[Entries from a data source]
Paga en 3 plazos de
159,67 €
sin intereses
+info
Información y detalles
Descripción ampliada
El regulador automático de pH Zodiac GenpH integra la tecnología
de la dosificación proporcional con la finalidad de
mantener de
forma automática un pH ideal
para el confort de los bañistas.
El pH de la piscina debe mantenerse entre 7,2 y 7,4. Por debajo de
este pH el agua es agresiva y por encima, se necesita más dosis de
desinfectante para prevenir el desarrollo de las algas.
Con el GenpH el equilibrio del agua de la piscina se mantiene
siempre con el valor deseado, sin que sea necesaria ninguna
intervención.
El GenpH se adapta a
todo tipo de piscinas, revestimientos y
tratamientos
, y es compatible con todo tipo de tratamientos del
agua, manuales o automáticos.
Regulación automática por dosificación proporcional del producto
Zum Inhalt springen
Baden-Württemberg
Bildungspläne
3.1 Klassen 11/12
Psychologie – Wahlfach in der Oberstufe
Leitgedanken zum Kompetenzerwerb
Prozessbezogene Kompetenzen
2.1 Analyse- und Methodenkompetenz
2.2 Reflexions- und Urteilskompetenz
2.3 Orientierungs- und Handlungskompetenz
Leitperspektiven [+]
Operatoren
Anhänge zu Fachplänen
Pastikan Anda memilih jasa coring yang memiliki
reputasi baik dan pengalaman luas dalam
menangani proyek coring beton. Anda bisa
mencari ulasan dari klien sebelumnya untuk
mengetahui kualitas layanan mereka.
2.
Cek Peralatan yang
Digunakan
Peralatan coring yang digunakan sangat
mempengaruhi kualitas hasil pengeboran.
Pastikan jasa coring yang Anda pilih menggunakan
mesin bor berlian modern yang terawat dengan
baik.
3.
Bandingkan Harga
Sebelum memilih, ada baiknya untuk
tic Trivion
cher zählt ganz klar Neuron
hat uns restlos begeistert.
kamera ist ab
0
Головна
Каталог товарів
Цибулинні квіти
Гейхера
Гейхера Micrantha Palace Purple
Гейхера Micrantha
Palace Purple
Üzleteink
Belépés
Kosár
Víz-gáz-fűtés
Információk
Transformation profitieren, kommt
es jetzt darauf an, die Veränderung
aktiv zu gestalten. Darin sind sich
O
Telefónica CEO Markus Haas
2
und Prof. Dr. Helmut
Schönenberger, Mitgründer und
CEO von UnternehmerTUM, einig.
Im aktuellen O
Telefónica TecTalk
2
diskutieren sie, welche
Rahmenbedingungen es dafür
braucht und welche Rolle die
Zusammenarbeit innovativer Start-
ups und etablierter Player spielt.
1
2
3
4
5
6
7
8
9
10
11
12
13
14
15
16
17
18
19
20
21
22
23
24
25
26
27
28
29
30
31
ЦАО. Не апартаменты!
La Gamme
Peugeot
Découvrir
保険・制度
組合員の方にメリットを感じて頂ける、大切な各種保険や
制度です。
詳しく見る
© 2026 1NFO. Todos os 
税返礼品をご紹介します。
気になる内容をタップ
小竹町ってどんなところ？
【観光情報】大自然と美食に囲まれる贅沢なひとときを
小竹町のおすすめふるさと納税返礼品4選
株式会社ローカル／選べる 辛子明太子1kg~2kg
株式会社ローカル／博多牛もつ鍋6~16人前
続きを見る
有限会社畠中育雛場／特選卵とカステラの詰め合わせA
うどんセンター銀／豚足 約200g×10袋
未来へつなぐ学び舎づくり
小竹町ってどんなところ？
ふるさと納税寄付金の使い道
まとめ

• What the task asks:
Copy every entry above line for line, without changing a single character.

• Task solution:
Paga en 3 plazos de
159,67 €
sin intereses
+info
Información y detalles
Descripción ampliada
El regulador automático de pH Zodiac GenpH integra la tecnología
de la dosificación proporcional con la finalidad de
mantener de
forma automática un pH ideal
para el confort de los bañistas.
El pH de la piscina debe mantenerse entre 7,2 y 7,4. Por debajo de
este pH el agua es agresiva y por encima, se necesita más dosis de
desinfectante para prevenir el desarrollo de las algas.
Con el GenpH el equilibrio del agua de la piscina se mantiene
siempre con el valor deseado, sin que sea necesaria ninguna
intervención.
El GenpH se adapta a
todo tipo de piscinas, revestimientos y
tratamientos
, y es compatible con todo tipo de tratamientos del
agua, manuales o automáticos.
Regulación automática por dosificación proporcional del producto
Zum Inhalt springen
Baden-Württemberg
Bildungspläne
3.1 Klassen 11/12
Psychologie – Wahlfach in der Oberstufe
Leitgedanken zum Kompetenzerwerb
Prozessbezogene Kompetenzen
2.1 Analyse- und Methodenkompetenz
2.2 Reflexions- und Urteilskompetenz
2.3 Orientierungs- und Handlungskompetenz
Leitperspektiven [+]
Operatoren
Anhänge zu Fachplänen
Pastikan Anda memilih jasa coring yang memiliki
reputasi baik dan pengalaman luas dalam
menangani proyek coring beton. Anda bisa
mencari ulasan dari klien sebelumnya untuk
mengetahui kualitas layanan mereka.
2.
Cek Peralatan yang
Digunakan
Peralatan coring yang digunakan sangat
mempengaruhi kualitas hasil pengeboran.
Pastikan jasa coring yang Anda pilih menggunakan
mesin bor berlian modern yang terawat dengan
baik.
3.
Bandingkan Harga
Sebelum memilih, ada baiknya untuk
tic Trivion
cher zählt ganz klar Neuron
hat uns restlos begeistert.
kamera ist ab
0
Головна
Каталог товарів
Цибулинні квіти
Гейхера
Гейхера Micrantha Palace Purple
Гейхера Micrantha
Palace Purple
Üzleteink
Belépés
Kosár
Víz-gáz-fűtés
Információk
Transformation profitieren, kommt
es jetzt darauf an, die Veränderung
aktiv zu gestalten. Darin sind sich
O
Telefónica CEO Markus Haas
2
und Prof. Dr. Helmut
Schönenberger, Mitgründer und
CEO von UnternehmerTUM, einig.
Im aktuellen O
Telefónica TecTalk
2
diskutieren sie, welche
Rahmenbedingungen es dafür
braucht und welche Rolle die
Zusammenarbeit innovativer Start-
ups und etablierter Player spielt.
1
2
3
4
5
6
7
8
9
10
11
12
13
14
15
16
17
18
19
20
21
22
23
24
25
26
27
28
29
30
31
ЦАО. Не апартаменты!
La Gamme
Peugeot
Découvrir
保険・制度
組合員の方にメリットを感じて頂ける、大切な各種保険や
制度です。
詳しく見る
© 2026 1NFO. Todos os 
税返礼品をご紹介します。
気になる内容をタップ
小竹町ってどんなところ？
【観光情報】大自然と美食に囲まれる贅沢なひとときを
小竹町のおすすめふるさと納税返礼品4選
株式会社ローカル／選べる 辛子明太子1kg~2kg
株式会社ローカル／博多牛もつ鍋6~16人前
続きを見る
有限会社畠中育雛場／特選卵とカステラの詰め合わせA
うどんセンター銀／豚足 約200g×10袋
未来へつなぐ学び舎づくり
小竹町ってどんなところ？
ふるさと納税寄付金の使い道
まとめ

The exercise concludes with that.